== Transcribed page contents ==
+ + + + + + +
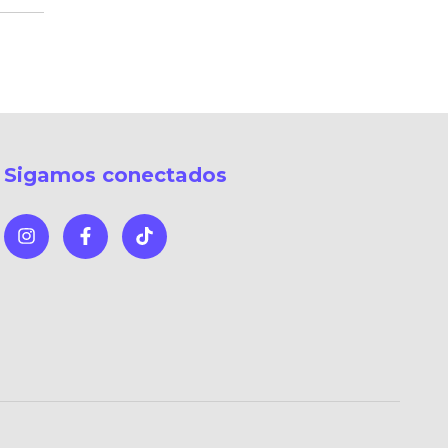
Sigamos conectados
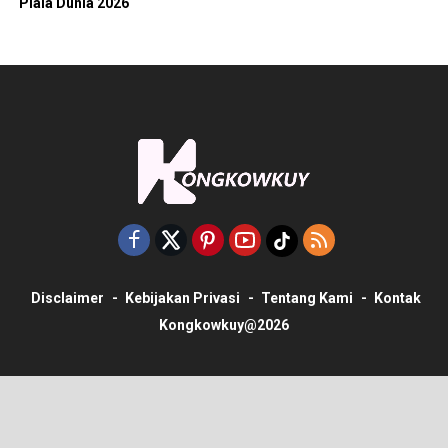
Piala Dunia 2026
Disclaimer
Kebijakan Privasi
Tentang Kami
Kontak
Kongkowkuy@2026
+ + + + + + +
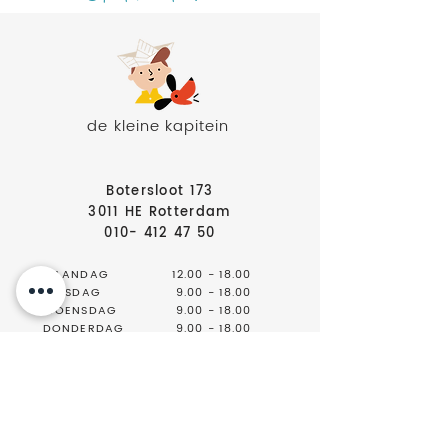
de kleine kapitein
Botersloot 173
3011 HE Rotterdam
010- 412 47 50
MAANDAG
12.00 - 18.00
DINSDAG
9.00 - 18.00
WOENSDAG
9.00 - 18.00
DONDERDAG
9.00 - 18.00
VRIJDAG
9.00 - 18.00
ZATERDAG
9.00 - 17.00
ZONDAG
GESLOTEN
+ + + + + + +
== EXERCISE DETAILS ==
Your answer should consist only of the lines above between the line holding "Piala Dunia 2026" and the line holding "Kongkowkuy@2026", inclusive, each transcribed exactly.

== SOLUTION FOR THIS PROBLEM ==
Piala Dunia 2026
Disclaimer
Kebijakan Privasi
Tentang Kami
Kontak
Kongkowkuy@2026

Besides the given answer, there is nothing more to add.